**PROBLEM REQUIREMENTS:**
Keep the lines exact and the pictures out as you repeat the following listing.

**EXERCISE DATA:**
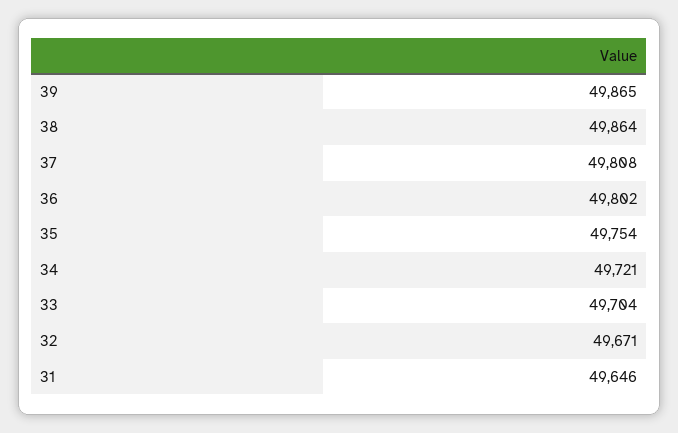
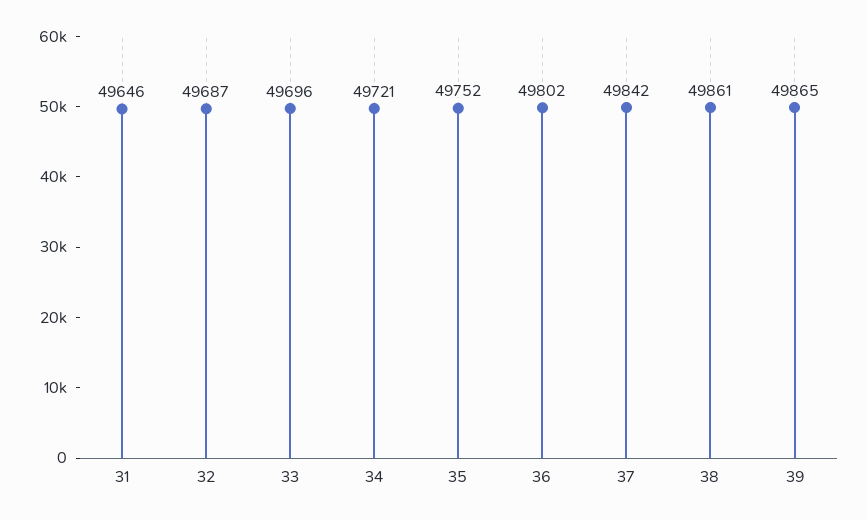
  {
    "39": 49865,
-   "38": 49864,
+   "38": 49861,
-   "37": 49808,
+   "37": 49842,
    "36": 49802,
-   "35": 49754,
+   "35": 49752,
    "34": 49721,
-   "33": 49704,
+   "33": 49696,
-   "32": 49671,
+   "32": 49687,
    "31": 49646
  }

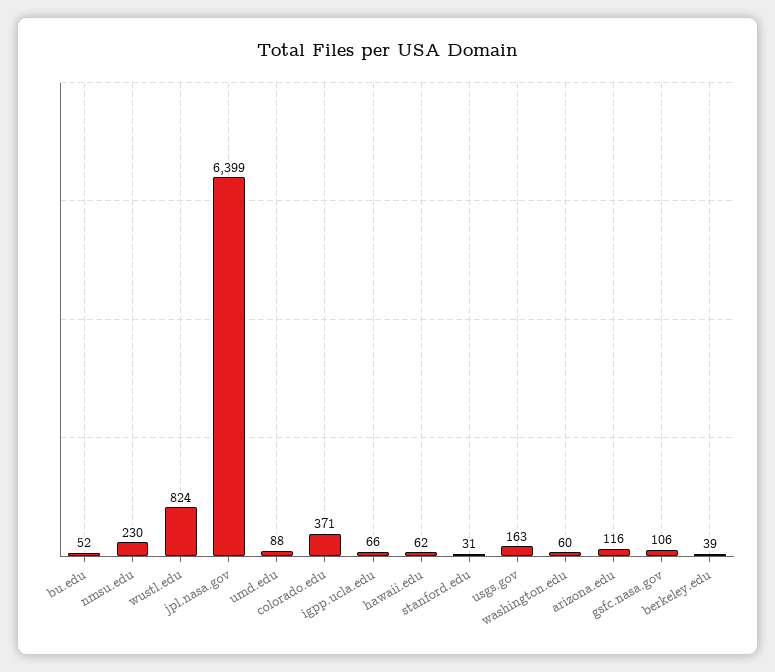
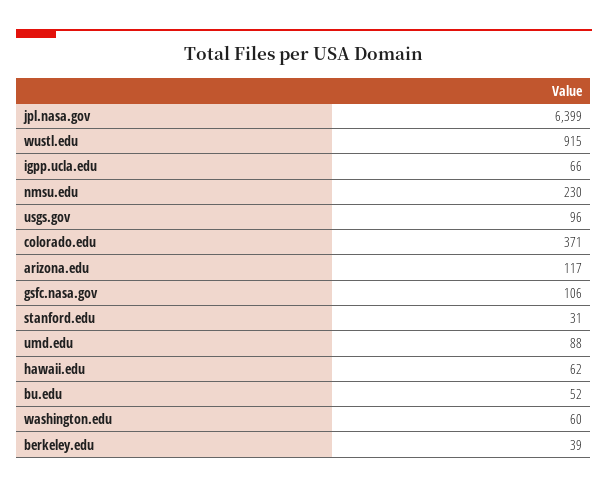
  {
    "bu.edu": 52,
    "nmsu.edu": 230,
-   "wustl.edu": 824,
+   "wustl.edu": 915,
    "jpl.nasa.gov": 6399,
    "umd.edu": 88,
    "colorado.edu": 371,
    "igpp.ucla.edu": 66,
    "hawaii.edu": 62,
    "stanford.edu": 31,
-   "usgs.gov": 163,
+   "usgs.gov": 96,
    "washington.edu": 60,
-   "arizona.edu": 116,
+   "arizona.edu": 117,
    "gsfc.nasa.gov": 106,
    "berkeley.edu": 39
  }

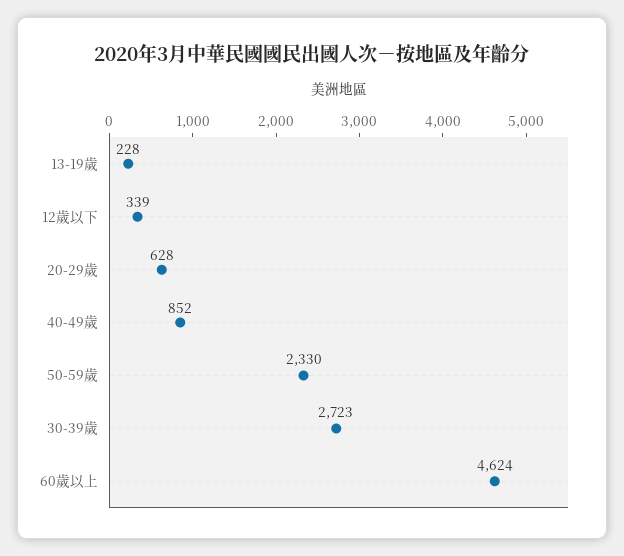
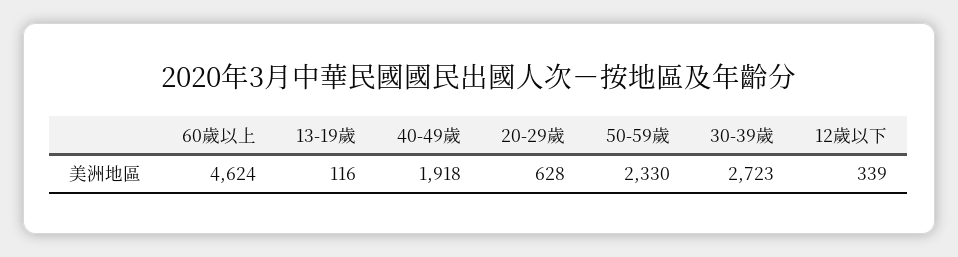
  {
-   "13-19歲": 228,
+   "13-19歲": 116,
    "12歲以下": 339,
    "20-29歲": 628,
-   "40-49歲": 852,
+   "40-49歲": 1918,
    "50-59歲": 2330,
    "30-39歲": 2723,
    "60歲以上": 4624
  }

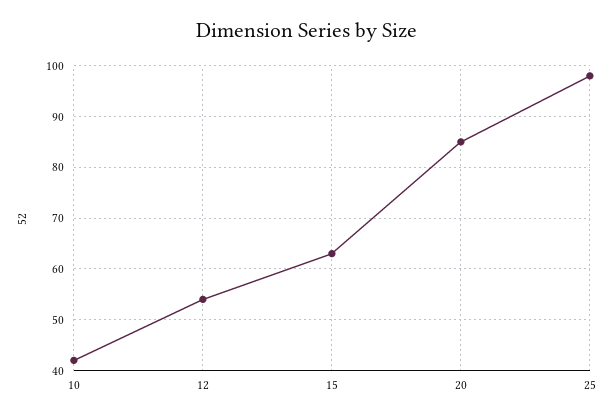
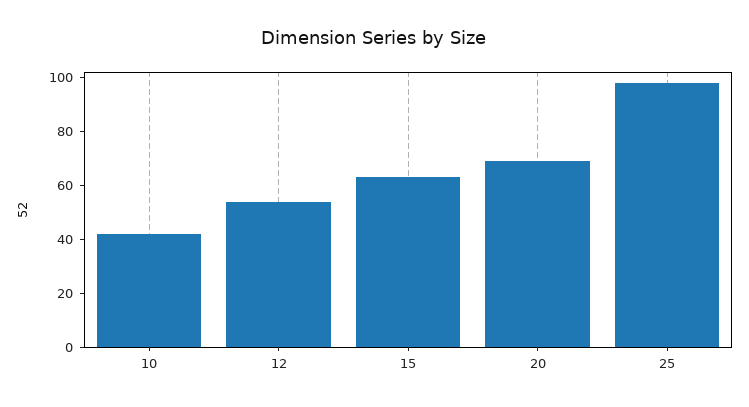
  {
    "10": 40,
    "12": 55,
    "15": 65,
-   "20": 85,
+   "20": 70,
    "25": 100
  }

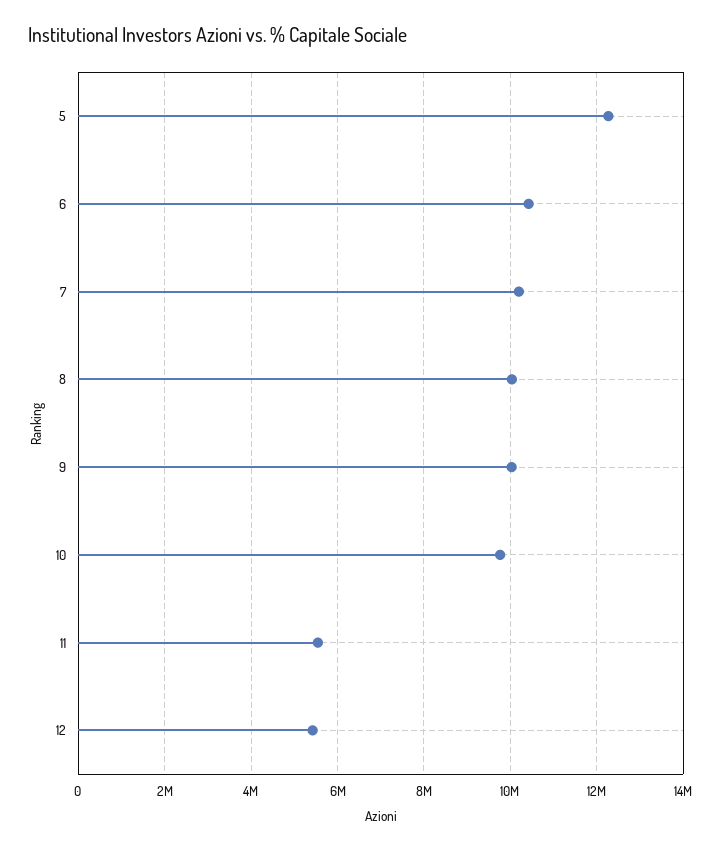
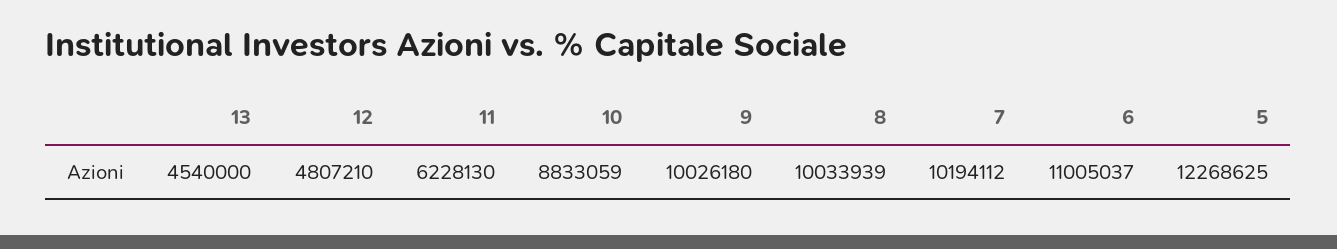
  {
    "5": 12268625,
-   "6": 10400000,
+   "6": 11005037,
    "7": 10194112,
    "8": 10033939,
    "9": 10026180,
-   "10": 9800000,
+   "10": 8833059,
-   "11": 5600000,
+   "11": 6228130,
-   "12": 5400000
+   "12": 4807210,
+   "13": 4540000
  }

**YOUR RESPONSE:**
  {
    "39": 49865,
-   "38": 49864,
+   "38": 49861,
-   "37": 49808,
+   "37": 49842,
    "36": 49802,
-   "35": 49754,
+   "35": 49752,
    "34": 49721,
-   "33": 49704,
+   "33": 49696,
-   "32": 49671,
+   "32": 49687,
    "31": 49646
  }

  {
    "bu.edu": 52,
    "nmsu.edu": 230,
-   "wustl.edu": 824,
+   "wustl.edu": 915,
    "jpl.nasa.gov": 6399,
    "umd.edu": 88,
    "colorado.edu": 371,
    "igpp.ucla.edu": 66,
    "hawaii.edu": 62,
    "stanford.edu": 31,
-   "usgs.gov": 163,
+   "usgs.gov": 96,
    "washington.edu": 60,
-   "arizona.edu": 116,
+   "arizona.edu": 117,
    "gsfc.nasa.gov": 106,
    "berkeley.edu": 39
  }

  {
-   "13-19歲": 228,
+   "13-19歲": 116,
    "12歲以下": 339,
    "20-29歲": 628,
-   "40-49歲": 852,
+   "40-49歲": 1918,
    "50-59歲": 2330,
    "30-39歲": 2723,
    "60歲以上": 4624
  }

  {
    "10": 40,
    "12": 55,
    "15": 65,
-   "20": 85,
+   "20": 70,
    "25": 100
  }

  {
    "5": 12268625,
-   "6": 10400000,
+   "6": 11005037,
    "7": 10194112,
    "8": 10033939,
    "9": 10026180,
-   "10": 9800000,
+   "10": 8833059,
-   "11": 5600000,
+   "11": 6228130,
-   "12": 5400000
+   "12": 4807210,
+   "13": 4540000
  }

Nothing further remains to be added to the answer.